Pierre Littbarski, Weltmeister von 1990 und VfL-Repräsentant: "Du musst auf dem Trainingsplatz auch mal wieder lachen können, gute Stimmung haben - sonst wirst du im Kopf nicht frei. Ich glaube, der VfL hatte in den vergangenen Jahren immer dann gute Phasen, wenn er etwas 'hemmungsloser' nach vorn gespielt hat. Das fehlt mir im Moment, weil auch das Miteinander nicht richtig funktioniert - drei, vier erfolgreiche Pässe nacheinander waren zuletzt eher selten. Es kann ja nicht an der fußballerischen Qualität liegen, alle Spieler im Kader haben schon gezeigt, dass sie es deutlich besser können. Sie müssen sich nur ihrer Stärken wieder mehr besinnen. Und bei einigen Spielern, die vor der Saison neu dazukamen, setze ich noch darauf, dass sie sich steigern werden."

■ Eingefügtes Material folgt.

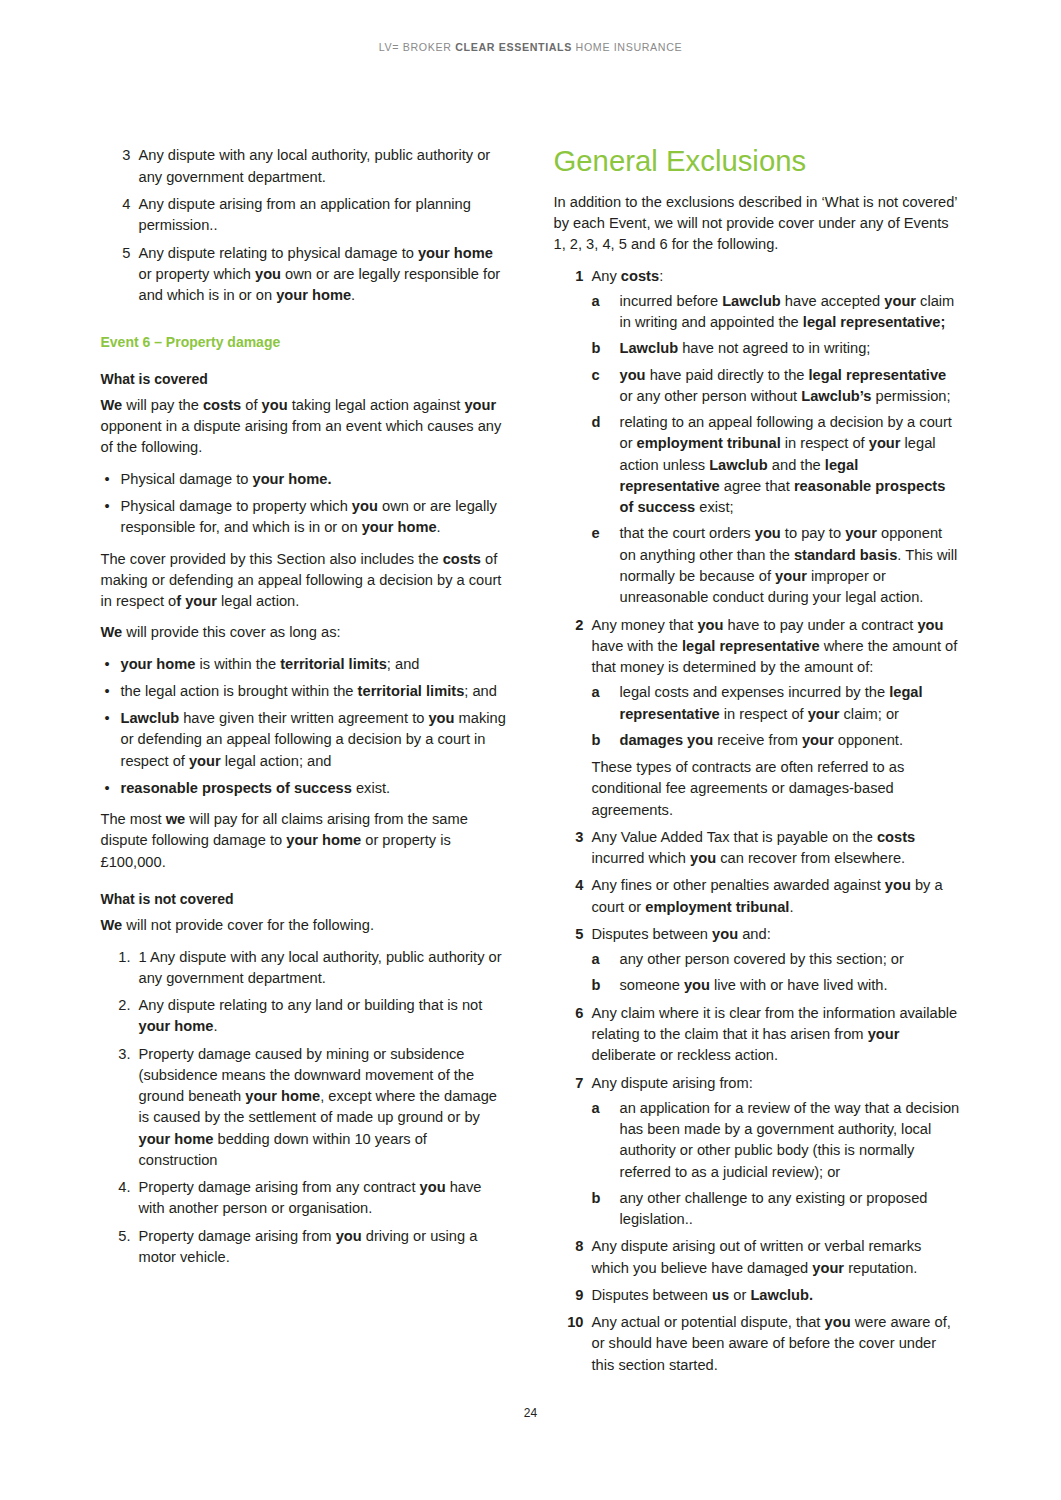LV= BROKER CLEAR ESSENTIALS HOME INSURANCE
3 Any dispute with any local authority, public authority or any government department.
4 Any dispute arising from an application for planning permission..
5 Any dispute relating to physical damage to your home or property which you own or are legally responsible for and which is in or on your home.
Event 6 – Property damage
What is covered
We will pay the costs of you taking legal action against your opponent in a dispute arising from an event which causes any of the following.
Physical damage to your home.
Physical damage to property which you own or are legally responsible for, and which is in or on your home.
The cover provided by this Section also includes the costs of making or defending an appeal following a decision by a court in respect of your legal action.
We will provide this cover as long as:
your home is within the territorial limits; and
the legal action is brought within the territorial limits; and
Lawclub have given their written agreement to you making or defending an appeal following a decision by a court in respect of your legal action; and
reasonable prospects of success exist.
The most we will pay for all claims arising from the same dispute following damage to your home or property is £100,000.
What is not covered
We will not provide cover for the following.
1. 1 Any dispute with any local authority, public authority or any government department.
2. Any dispute relating to any land or building that is not your home.
3. Property damage caused by mining or subsidence (subsidence means the downward movement of the ground beneath your home, except where the damage is caused by the settlement of made up ground or by your home bedding down within 10 years of construction
4. Property damage arising from any contract you have with another person or organisation.
5. Property damage arising from you driving or using a motor vehicle.
General Exclusions
In addition to the exclusions described in ‘What is not covered’ by each Event, we will not provide cover under any of Events 1, 2, 3, 4, 5 and 6 for the following.
1 Any costs:
aincurred before Lawclub have accepted your claim in writing and appointed the legal representative;
bLawclub have not agreed to in writing;
cyou have paid directly to the legal representative or any other person without Lawclub’s permission;
drelating to an appeal following a decision by a court or employment tribunal in respect of your legal action unless Lawclub and the legal representative agree that reasonable prospects of success exist;
ethat the court orders you to pay to your opponent on anything other than the standard basis. This will normally be because of your improper or unreasonable conduct during your legal action.
2 Any money that you have to pay under a contract you have with the legal representative where the amount of that money is determined by the amount of:
alegal costs and expenses incurred by the legal representative in respect of your claim; or
bdamages you receive from your opponent.
These types of contracts are often referred to as conditional fee agreements or damages-based agreements.
3 Any Value Added Tax that is payable on the costs incurred which you can recover from elsewhere.
4 Any fines or other penalties awarded against you by a court or employment tribunal.
5 Disputes between you and:
aany other person covered by this section; or
bsomeone you live with or have lived with.
6 Any claim where it is clear from the information available relating to the claim that it has arisen from your deliberate or reckless action.
7 Any dispute arising from:
aan application for a review of the way that a decision has been made by a government authority, local authority or other public body (this is normally referred to as a judicial review); or
bany other challenge to any existing or proposed legislation..
8 Any dispute arising out of written or verbal remarks which you believe have damaged your reputation.
9 Disputes between us or Lawclub.
10 Any actual or potential dispute, that you were aware of, or should have been aware of before the cover under this section started.
24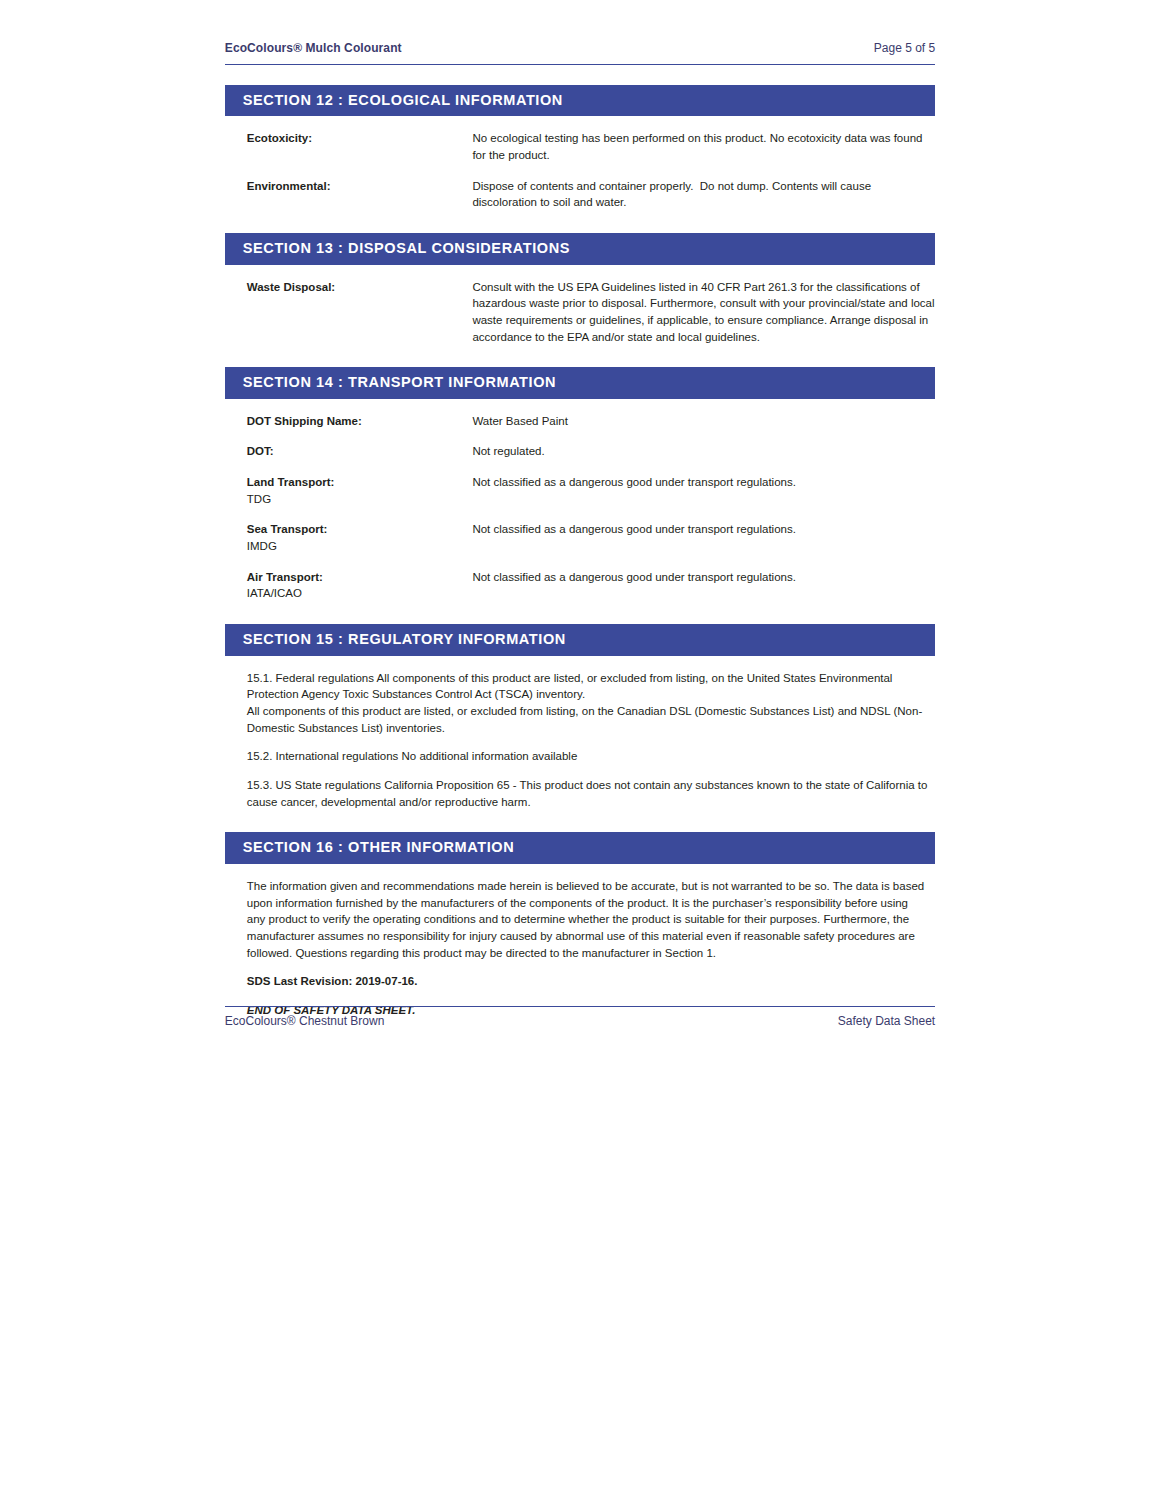EcoColours® Mulch Colourant Page 5 of 5
SECTION 12 : ECOLOGICAL INFORMATION
Ecotoxicity:
No ecological testing has been performed on this product. No ecotoxicity data was found for the product.
Environmental:
Dispose of contents and container properly. Do not dump. Contents will cause discoloration to soil and water.
SECTION 13 : DISPOSAL CONSIDERATIONS
Waste Disposal:
Consult with the US EPA Guidelines listed in 40 CFR Part 261.3 for the classifications of hazardous waste prior to disposal. Furthermore, consult with your provincial/state and local waste requirements or guidelines, if applicable, to ensure compliance. Arrange disposal in accordance to the EPA and/or state and local guidelines.
SECTION 14 : TRANSPORT INFORMATION
DOT Shipping Name:
Water Based Paint
DOT:
Not regulated.
Land Transport:TDG
Not classified as a dangerous good under transport regulations.
Sea Transport:IMDG
Not classified as a dangerous good under transport regulations.
Air Transport:IATA/ICAO
Not classified as a dangerous good under transport regulations.
SECTION 15 : REGULATORY INFORMATION
15.1. Federal regulations All components of this product are listed, or excluded from listing, on the United States Environmental Protection Agency Toxic Substances Control Act (TSCA) inventory.
All components of this product are listed, or excluded from listing, on the Canadian DSL (Domestic Substances List) and NDSL (Non-Domestic Substances List) inventories.
15.2. International regulations No additional information available
15.3. US State regulations California Proposition 65 - This product does not contain any substances known to the state of California to cause cancer, developmental and/or reproductive harm.
SECTION 16 : OTHER INFORMATION
The information given and recommendations made herein is believed to be accurate, but is not warranted to be so. The data is based upon information furnished by the manufacturers of the components of the product. It is the purchaser’s responsibility before using any product to verify the operating conditions and to determine whether the product is suitable for their purposes. Furthermore, the manufacturer assumes no responsibility for injury caused by abnormal use of this material even if reasonable safety procedures are followed. Questions regarding this product may be directed to the manufacturer in Section 1.
SDS Last Revision: 2019-07-16.
END OF SAFETY DATA SHEET.
EcoColours® Chestnut Brown Safety Data Sheet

Jan Schildwächter, VfL-Fan und Wölferadio-Kommentator: "Ich hatte das Gefühl, dass in der Winterpause so eine Art Aufbruchsstimmung rund um den VfL wieder da war - von daher war das Bochum-Spiel schon ein richtig heftiger Tiefschlag. Jetzt wird klar, dass da eine Mannschaft im Abstiegskampf steckt, die dafür nicht zusammengestellt wurde, sondern ja eigentlich ein Champions-League-Team sein sollte. Das macht die Lage besonders gefährlich. Auf diesen Abstiegskampf müssen sich jetzt alle einstellen - die Spieler, die Verantwortlichen, die Fans, die Medien. Es ist wichtig, dass alle zusammenhalten. Wie viele andere auch, glaube ich, dass Florian Kohfeldt die Probleme sieht und erkennt - jetzt kommt es darauf, dass er sie lösen kann."